The Place: Daytona Speedway
The Date: February 18, 2001
The loss: Unimaginable
Certain events in life come along like the Kennedy assassination, the Space Shuttle Challenger disaster, and the attack on the twin towers. They have weight and depth of devastation to tattoo your memory with a lifetime of mental ink.
For the NASCAR fan that event is Dale Earnhardt’s turn four crash on the last lap of the 2001 Daytona 500. Up ahead, his son running in second place behind his friend, Michael Waltrip, both driving cars belonging to Dale, crossed the finish line in 1st and 2nd place. That would be Waltrip’s first NASCAR win and as the team celebrated in Victory Lane, Waltrip waited for his mentor and car owner to arrive, not knowing the horrific scene unfolding in the turn four infield.
Years later Michael reflected back on that day and said, “What should of been the best day of my life turned into the worst day of my life.”
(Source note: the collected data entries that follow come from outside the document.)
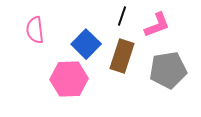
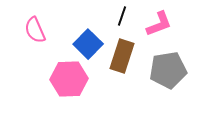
pink L-shape: moved 2 px right, 1 px up
pink semicircle: rotated 16 degrees counterclockwise
blue square: moved 2 px right
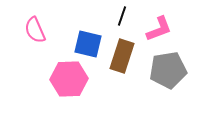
pink L-shape: moved 5 px down
blue square: rotated 32 degrees counterclockwise
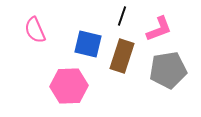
pink hexagon: moved 7 px down
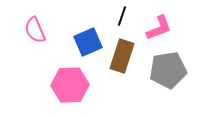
pink L-shape: moved 1 px up
blue square: moved 2 px up; rotated 36 degrees counterclockwise
pink hexagon: moved 1 px right, 1 px up
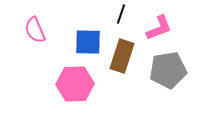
black line: moved 1 px left, 2 px up
blue square: rotated 24 degrees clockwise
pink hexagon: moved 5 px right, 1 px up
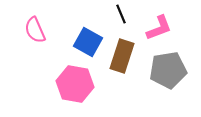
black line: rotated 42 degrees counterclockwise
blue square: rotated 28 degrees clockwise
pink hexagon: rotated 12 degrees clockwise
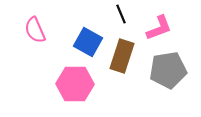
pink hexagon: rotated 9 degrees counterclockwise
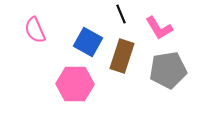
pink L-shape: rotated 80 degrees clockwise
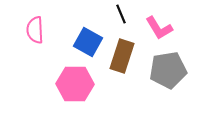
pink semicircle: rotated 20 degrees clockwise
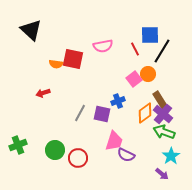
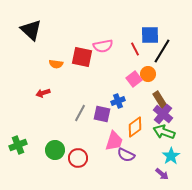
red square: moved 9 px right, 2 px up
orange diamond: moved 10 px left, 14 px down
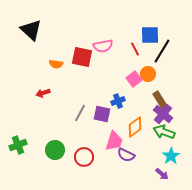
red circle: moved 6 px right, 1 px up
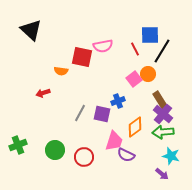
orange semicircle: moved 5 px right, 7 px down
green arrow: moved 1 px left; rotated 25 degrees counterclockwise
cyan star: rotated 24 degrees counterclockwise
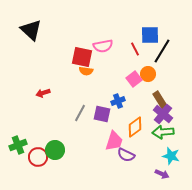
orange semicircle: moved 25 px right
red circle: moved 46 px left
purple arrow: rotated 16 degrees counterclockwise
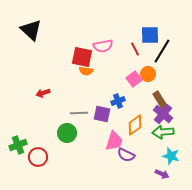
gray line: moved 1 px left; rotated 60 degrees clockwise
orange diamond: moved 2 px up
green circle: moved 12 px right, 17 px up
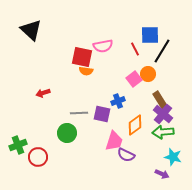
cyan star: moved 2 px right, 1 px down
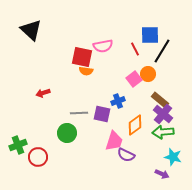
brown rectangle: rotated 18 degrees counterclockwise
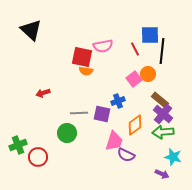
black line: rotated 25 degrees counterclockwise
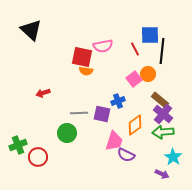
cyan star: rotated 18 degrees clockwise
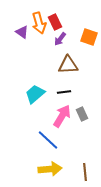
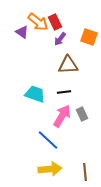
orange arrow: moved 1 px left, 1 px up; rotated 35 degrees counterclockwise
cyan trapezoid: rotated 60 degrees clockwise
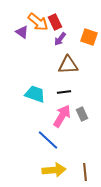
yellow arrow: moved 4 px right, 1 px down
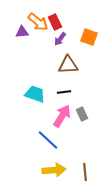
purple triangle: rotated 40 degrees counterclockwise
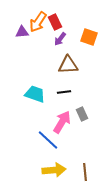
orange arrow: rotated 85 degrees clockwise
pink arrow: moved 6 px down
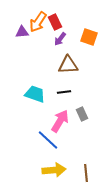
pink arrow: moved 2 px left, 1 px up
brown line: moved 1 px right, 1 px down
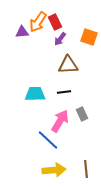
cyan trapezoid: rotated 20 degrees counterclockwise
brown line: moved 4 px up
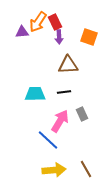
purple arrow: moved 1 px left, 2 px up; rotated 40 degrees counterclockwise
brown line: rotated 24 degrees counterclockwise
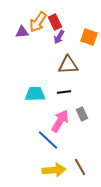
purple arrow: rotated 32 degrees clockwise
brown line: moved 6 px left, 2 px up
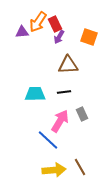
red rectangle: moved 2 px down
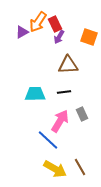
purple triangle: rotated 24 degrees counterclockwise
yellow arrow: moved 1 px right, 1 px up; rotated 35 degrees clockwise
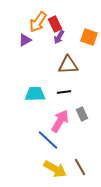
purple triangle: moved 3 px right, 8 px down
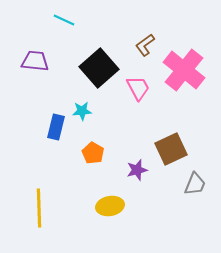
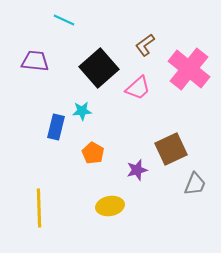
pink cross: moved 5 px right, 1 px up
pink trapezoid: rotated 76 degrees clockwise
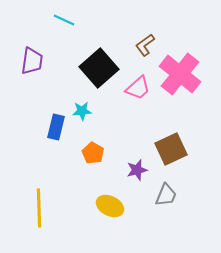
purple trapezoid: moved 3 px left; rotated 92 degrees clockwise
pink cross: moved 9 px left, 5 px down
gray trapezoid: moved 29 px left, 11 px down
yellow ellipse: rotated 36 degrees clockwise
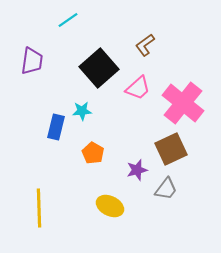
cyan line: moved 4 px right; rotated 60 degrees counterclockwise
pink cross: moved 3 px right, 29 px down
gray trapezoid: moved 6 px up; rotated 15 degrees clockwise
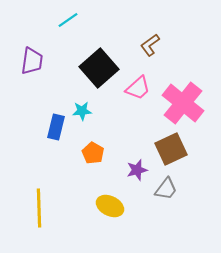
brown L-shape: moved 5 px right
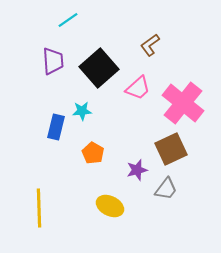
purple trapezoid: moved 21 px right; rotated 12 degrees counterclockwise
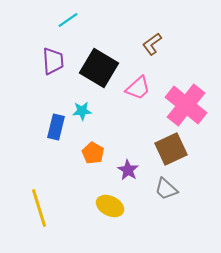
brown L-shape: moved 2 px right, 1 px up
black square: rotated 18 degrees counterclockwise
pink cross: moved 3 px right, 2 px down
purple star: moved 9 px left; rotated 25 degrees counterclockwise
gray trapezoid: rotated 95 degrees clockwise
yellow line: rotated 15 degrees counterclockwise
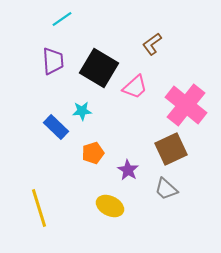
cyan line: moved 6 px left, 1 px up
pink trapezoid: moved 3 px left, 1 px up
blue rectangle: rotated 60 degrees counterclockwise
orange pentagon: rotated 25 degrees clockwise
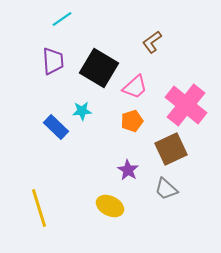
brown L-shape: moved 2 px up
orange pentagon: moved 39 px right, 32 px up
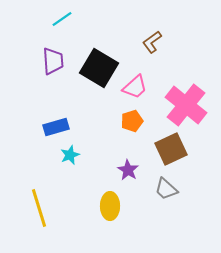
cyan star: moved 12 px left, 44 px down; rotated 18 degrees counterclockwise
blue rectangle: rotated 60 degrees counterclockwise
yellow ellipse: rotated 64 degrees clockwise
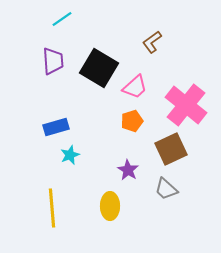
yellow line: moved 13 px right; rotated 12 degrees clockwise
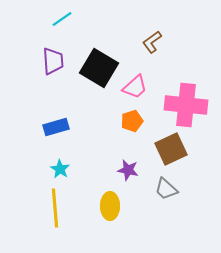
pink cross: rotated 33 degrees counterclockwise
cyan star: moved 10 px left, 14 px down; rotated 18 degrees counterclockwise
purple star: rotated 20 degrees counterclockwise
yellow line: moved 3 px right
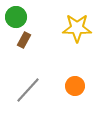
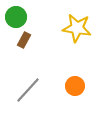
yellow star: rotated 8 degrees clockwise
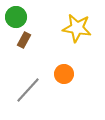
orange circle: moved 11 px left, 12 px up
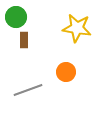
brown rectangle: rotated 28 degrees counterclockwise
orange circle: moved 2 px right, 2 px up
gray line: rotated 28 degrees clockwise
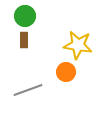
green circle: moved 9 px right, 1 px up
yellow star: moved 1 px right, 17 px down
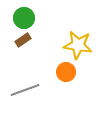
green circle: moved 1 px left, 2 px down
brown rectangle: moved 1 px left; rotated 56 degrees clockwise
gray line: moved 3 px left
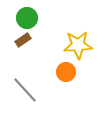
green circle: moved 3 px right
yellow star: rotated 12 degrees counterclockwise
gray line: rotated 68 degrees clockwise
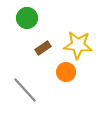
brown rectangle: moved 20 px right, 8 px down
yellow star: rotated 8 degrees clockwise
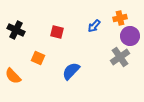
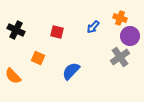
orange cross: rotated 32 degrees clockwise
blue arrow: moved 1 px left, 1 px down
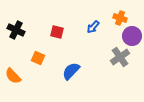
purple circle: moved 2 px right
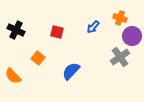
orange square: rotated 16 degrees clockwise
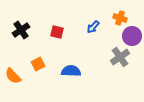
black cross: moved 5 px right; rotated 30 degrees clockwise
orange square: moved 6 px down; rotated 24 degrees clockwise
blue semicircle: rotated 48 degrees clockwise
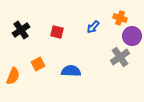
orange semicircle: rotated 114 degrees counterclockwise
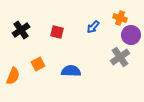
purple circle: moved 1 px left, 1 px up
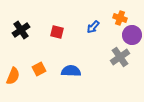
purple circle: moved 1 px right
orange square: moved 1 px right, 5 px down
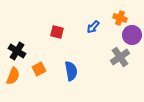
black cross: moved 4 px left, 21 px down; rotated 24 degrees counterclockwise
blue semicircle: rotated 78 degrees clockwise
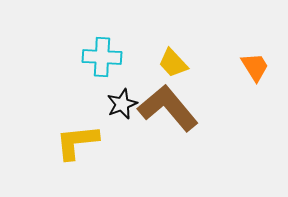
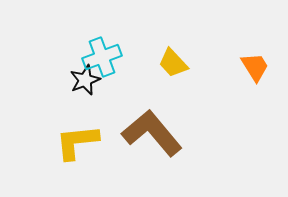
cyan cross: rotated 24 degrees counterclockwise
black star: moved 37 px left, 24 px up
brown L-shape: moved 16 px left, 25 px down
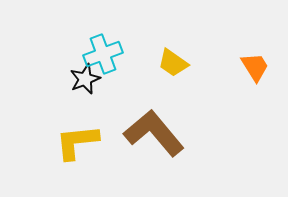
cyan cross: moved 1 px right, 3 px up
yellow trapezoid: rotated 12 degrees counterclockwise
black star: moved 1 px up
brown L-shape: moved 2 px right
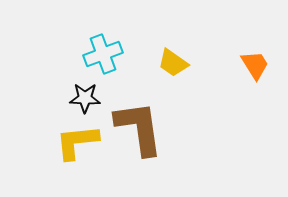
orange trapezoid: moved 2 px up
black star: moved 19 px down; rotated 24 degrees clockwise
brown L-shape: moved 15 px left, 5 px up; rotated 32 degrees clockwise
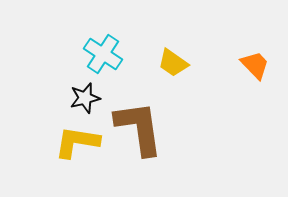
cyan cross: rotated 36 degrees counterclockwise
orange trapezoid: rotated 12 degrees counterclockwise
black star: rotated 16 degrees counterclockwise
yellow L-shape: rotated 15 degrees clockwise
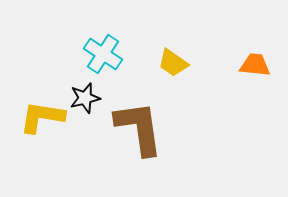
orange trapezoid: rotated 40 degrees counterclockwise
yellow L-shape: moved 35 px left, 25 px up
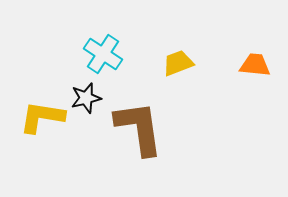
yellow trapezoid: moved 5 px right; rotated 124 degrees clockwise
black star: moved 1 px right
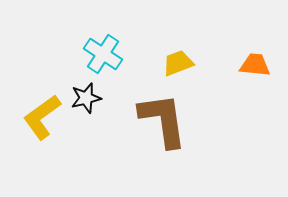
yellow L-shape: rotated 45 degrees counterclockwise
brown L-shape: moved 24 px right, 8 px up
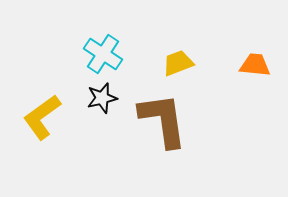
black star: moved 16 px right
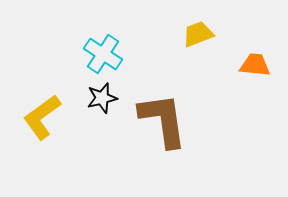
yellow trapezoid: moved 20 px right, 29 px up
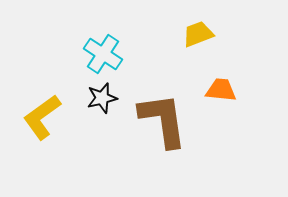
orange trapezoid: moved 34 px left, 25 px down
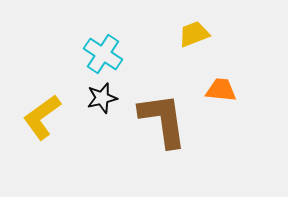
yellow trapezoid: moved 4 px left
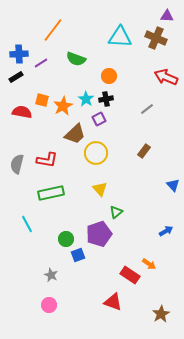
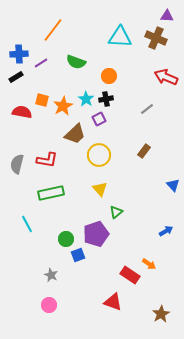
green semicircle: moved 3 px down
yellow circle: moved 3 px right, 2 px down
purple pentagon: moved 3 px left
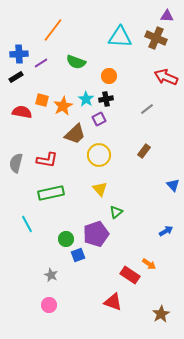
gray semicircle: moved 1 px left, 1 px up
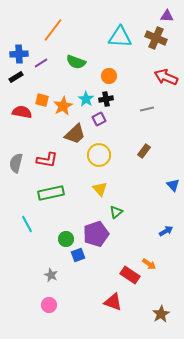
gray line: rotated 24 degrees clockwise
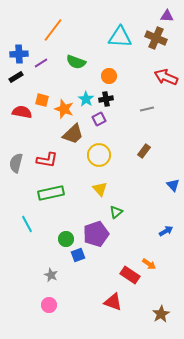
orange star: moved 1 px right, 3 px down; rotated 24 degrees counterclockwise
brown trapezoid: moved 2 px left
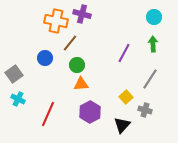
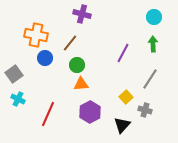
orange cross: moved 20 px left, 14 px down
purple line: moved 1 px left
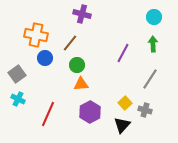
gray square: moved 3 px right
yellow square: moved 1 px left, 6 px down
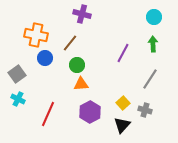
yellow square: moved 2 px left
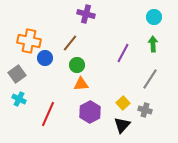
purple cross: moved 4 px right
orange cross: moved 7 px left, 6 px down
cyan cross: moved 1 px right
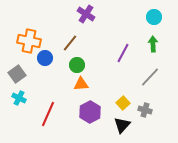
purple cross: rotated 18 degrees clockwise
gray line: moved 2 px up; rotated 10 degrees clockwise
cyan cross: moved 1 px up
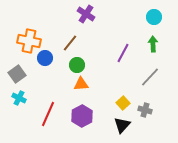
purple hexagon: moved 8 px left, 4 px down
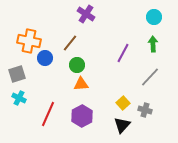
gray square: rotated 18 degrees clockwise
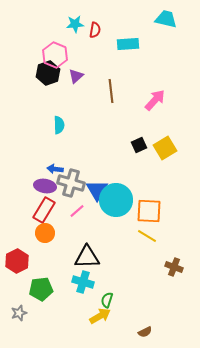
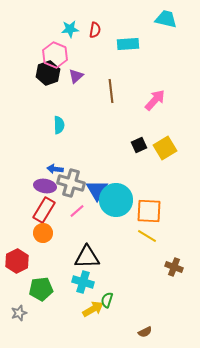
cyan star: moved 5 px left, 5 px down
orange circle: moved 2 px left
yellow arrow: moved 7 px left, 7 px up
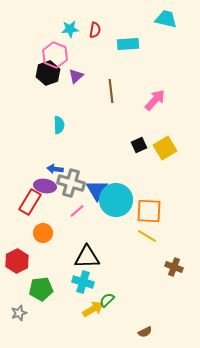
red rectangle: moved 14 px left, 8 px up
green semicircle: rotated 28 degrees clockwise
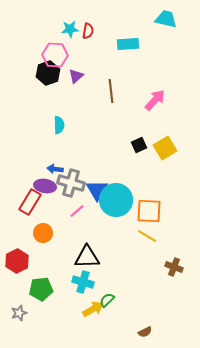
red semicircle: moved 7 px left, 1 px down
pink hexagon: rotated 20 degrees counterclockwise
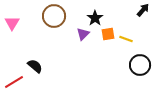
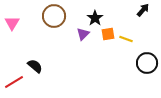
black circle: moved 7 px right, 2 px up
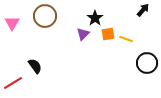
brown circle: moved 9 px left
black semicircle: rotated 14 degrees clockwise
red line: moved 1 px left, 1 px down
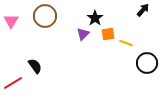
pink triangle: moved 1 px left, 2 px up
yellow line: moved 4 px down
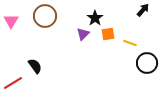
yellow line: moved 4 px right
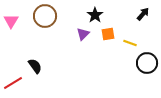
black arrow: moved 4 px down
black star: moved 3 px up
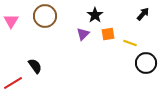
black circle: moved 1 px left
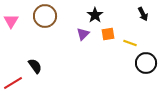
black arrow: rotated 112 degrees clockwise
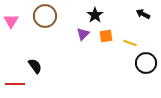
black arrow: rotated 144 degrees clockwise
orange square: moved 2 px left, 2 px down
red line: moved 2 px right, 1 px down; rotated 30 degrees clockwise
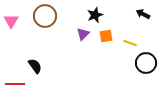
black star: rotated 14 degrees clockwise
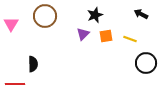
black arrow: moved 2 px left
pink triangle: moved 3 px down
yellow line: moved 4 px up
black semicircle: moved 2 px left, 2 px up; rotated 35 degrees clockwise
The seven time NASCAR Sprint Cup Champion died like he lived, hard charging and racing through life. Dale Earnhardt was a lot of things to a lot of people, but to fans he will always be remembered as the “Intimidator.”
I had the privilege of meeting him in person, when he took a few minutes of his time to talk to me about racing in the Winston Cup. I suppose at the time I minimized the meeting. I was rubbing elbows with the giants of the sport as I roamed the media centers of Daytona, Darlington, Rockingham, and Charlotte. For those few years in the late eighties, our path’s would cross and he would take a minute to speak. He was always friendly in that Dale Earnhardt kind of way, larger than life and just as generous.
I’m not going to spend a bunch of time going over his career. If you don’t know by now you probably never will, but in case you are interested, go HERE. I just wanted to pay my respects to the Intimidator. The sport is a better and safer place today for everything he gave to it, including his life. Few men impact their sport to the extent that Dale Earnhardt influenced NASCAR.
On lap three of Sunday’s Daytona 500, NASCAR has asked for a moment of silence in reverence to Dale Earnhardt. The only thing you will hear is the roar of horsepower as today’s drivers go about their business of competition. How fitting.
“You can’t let one bad moment spoil a bunch of good ones.” ~Dale Earnhardt Sr.